Weaknesses cannot be generalised. There may be a few private sector companies that engage in unethical business conduct. But these are only a few, and should not in any way dilute the excellent contribution made not only to the economy, but to society by leading local blue chip companies, multinationals, and professional firms that seem to set the trend for others to follow.

Q: How would you assess the degree of good governance in the public sector, and what best practices would you recommend?

A: There is much scope for improvement of governance in the public sector. Firstly, it should be depoliticised. Officials should be given encouragement to act in the best national interest, and to advise politicians on what is best for the country. They should be protected from unwanted harassment and litigation, especially when they take decisions and act expeditiously.

There has been a spate of recent allegations levelled against honest public officials, simply because they had taken action within 24 hours after decisions were taken or approval was granted. These have been interpreted and sometimes used to fabricate allegations of corrupt practice, when in fact the officials had acted in best interests with a sense of urgency.

Q: What are your thoughts on Sri Lanka’s current status of development / prosperity / progress?

A: If you look at GDP growth, it has been a cumulative 20% in the three years to December 2006. Per capita income has grown even faster and is expected to have reached US$ 1,400 in 2007. Poverty levels have also dropped over the years. According to the last available data, from the period 1995 to 2002, poverty at national level dropped from 29% to 23% and the urban sector level had dropped to 8%.

However, income disparity has widened. We also have high inflation. The challenge is to maintain growth without figuring inflation, the unbearable cost of living and growing disparity of income.

Q: What are your views on the role of the Central Bank and the independence of the Central Bank?

A: Independence of the Central Bank is paramount. It is the Central Bank that could help the government to adopt policies that will help the economy in the long-term, and avoid short-term measures that may be politically advantageous but damaging to the country and its people. The role of the Central Bank is to maintain price stability and financial systems (banks and others) stability. One tool the Central Bank has to curb inflation is interest rates.
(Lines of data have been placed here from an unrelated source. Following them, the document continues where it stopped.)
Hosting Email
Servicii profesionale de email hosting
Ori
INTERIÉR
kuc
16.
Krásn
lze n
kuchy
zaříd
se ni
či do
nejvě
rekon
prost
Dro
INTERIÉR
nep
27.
Q: Speaking at an LBR-LBO CEO forum recently, you pointed out that Sri Lanka should follow in the footsteps of Ireland and adopt a bipartisan approach to settle the north east conflict, curb crime, eliminate corruption, introduce labour reforms, education reforms and public sector reforms, and to enforce unpopular and perhaps initially painful fiscal discipline, to make Sri Lanka a prosperous nation. Could you explain your stance?

A: It has not changed, except in that dealing with the LTTE, appears to require building military strength as it adopts the multi-pronged strategy described above. But what is needed is to address issues such as human rights, civilian casualties, lawlessness by paramilitary groups, strengthening democratic institutions and checks and balances, which would give – especially the minorities – confidence that their lives and property will be secure, and they could live without intimidation.

Giving equal opportunity in education and employment, and the implementation of the Languages Policy with Sinhala and Tamil as national languages, would win the hearts and minds of the Tamil speaking people and isolate separatists and those who are responsible for violence. The government should not allow anti-government forces to hijack concepts such as human rights.